One more question....What size weights do you need in that current?


----------



## Normmouth (Sep 25, 2007)

I was fishing 1-2oz sinkers. It wasn't bad until they opened the locks at night then the flow was faster.


----------



## RiverDoc (Mar 12, 2010)

starcraft36 said:


> My g/f is finishing up school in Pittsburgh therefore I spend quite a bit of time over there. Now that spring is upon us I would really love to try to do some catfishing in the rivers. I was targeting the Allegheny river.
> 
> Anybody fished it around the Pittsburgh area, know where to go, or provide any information?
> 
> I will be just fishing from shore. Any information would be appreciated.

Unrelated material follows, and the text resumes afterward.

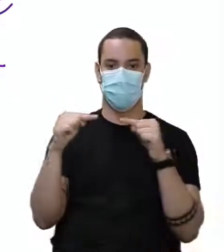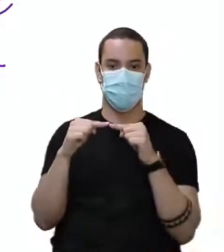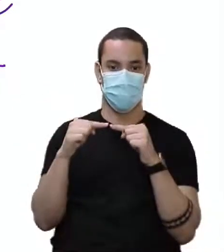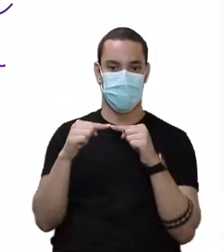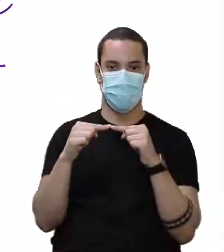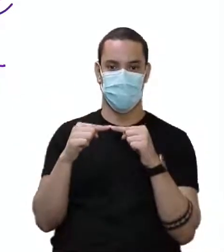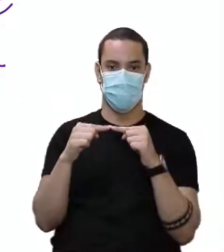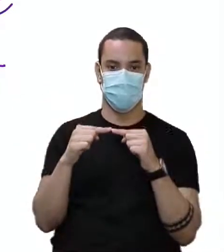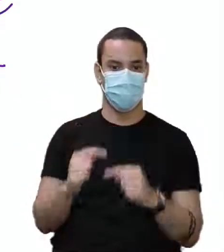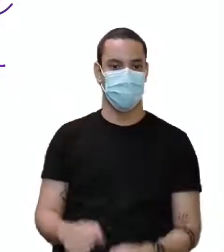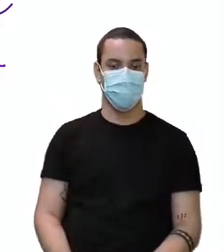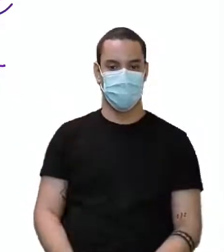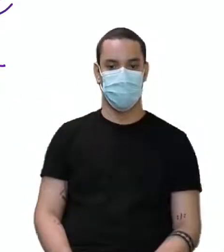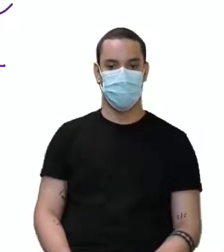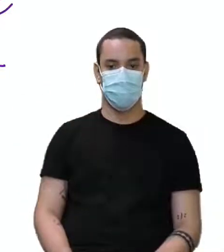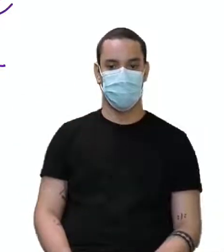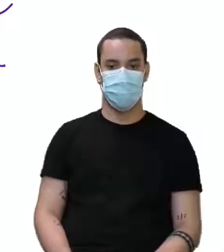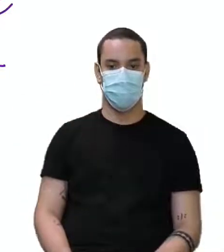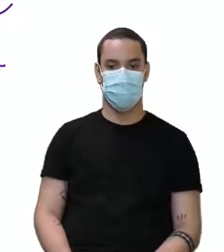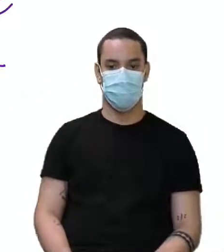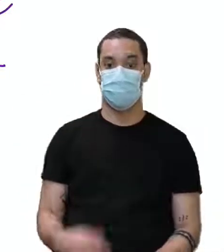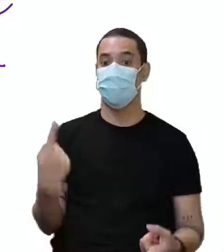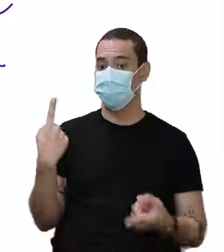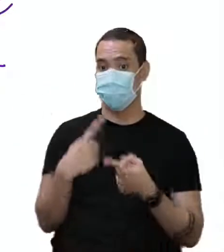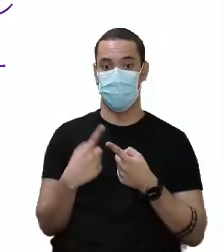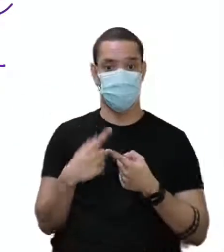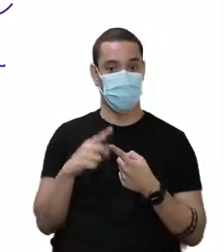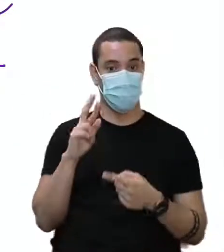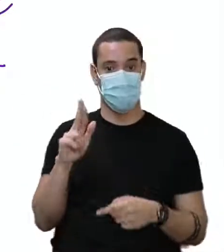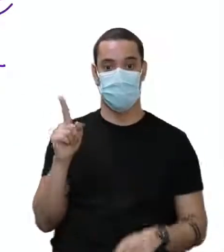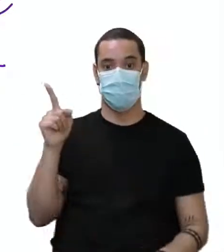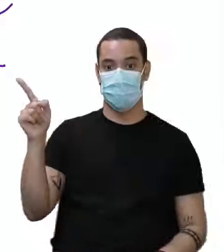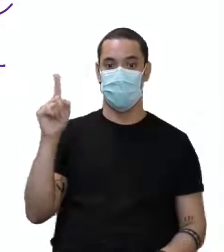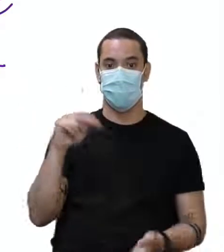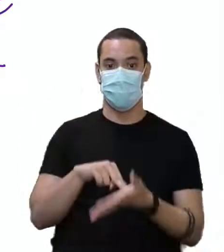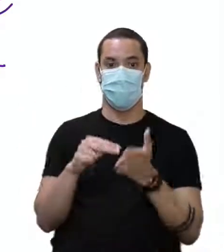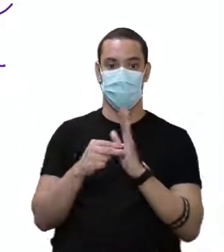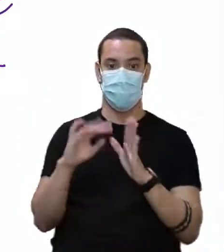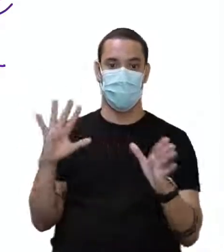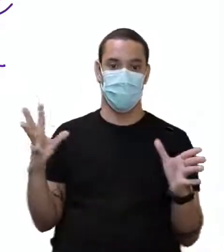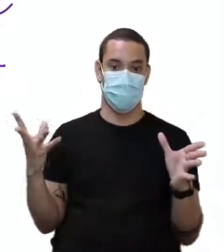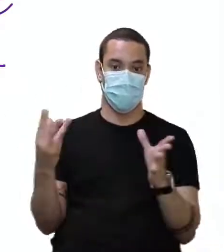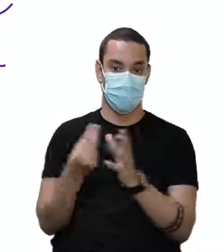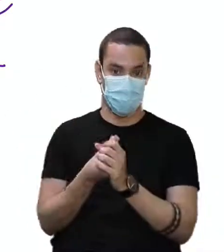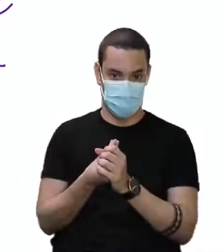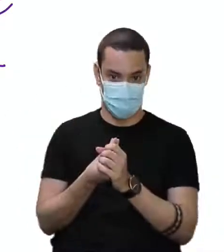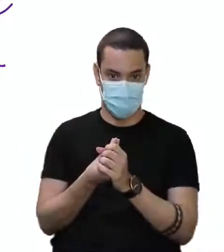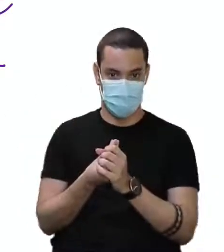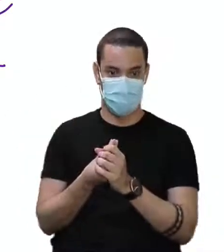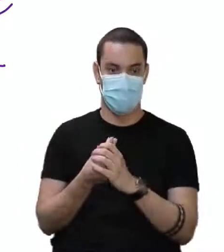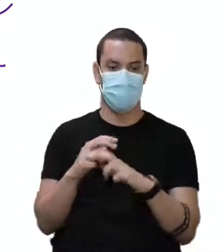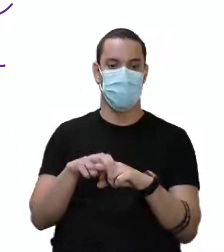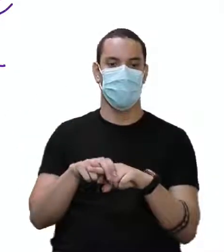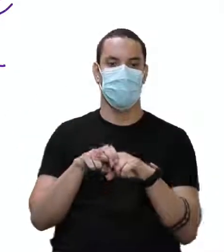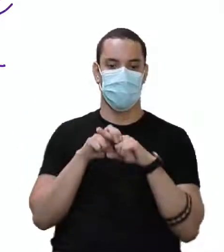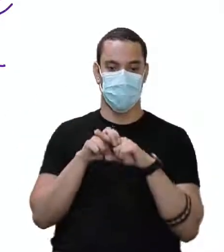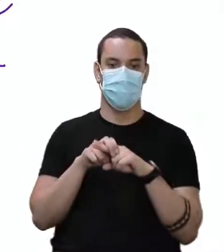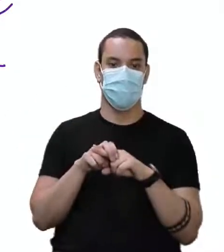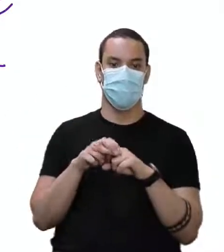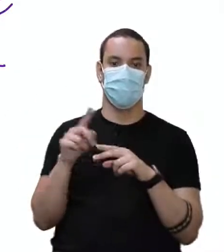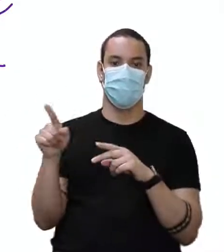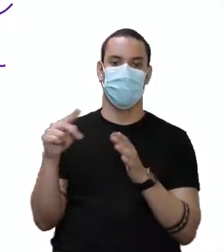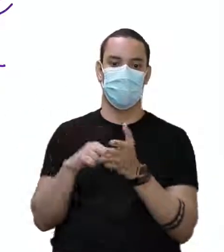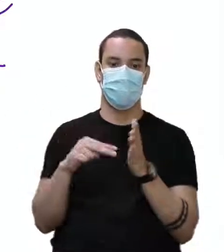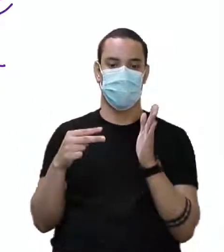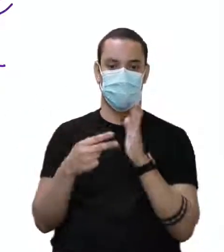were aí. Por que que não vai competir com esse were? Porque esse were é de plural. Então, esse sis, na verdade,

Try this one, Boston Riverfront trail and the Youghiogheny River along McKeesport. The trail follows an old railroad bed and you can find a lot of spots along the way.


----------



## RiverDoc (Mar 12, 2010)

I forgot to put this in previous msg. http://www.theneonweb.com/trails/yough.html


----------



## starcraft36 (Feb 16, 2005)

Thanks for the reply! Do you know where I would drive to park to get on that trail?


----------



## RiverDoc (Mar 12, 2010)

There is a public parking lot, soccer field, and rest rooms in the Boston trail Park. You can begin walking on the trail from that lot-it's several miles long. I might also recommend checking the regs in that area, which you probably plan to do. Pennsylvania has some strange rules that change with each watershed.


----------



## catace (Oct 6, 2010)

Check out 3riverscatfish.com its a new SW Pa. Catfish Club. Most of the members bank fish the rivers and live near the Burgh.


----------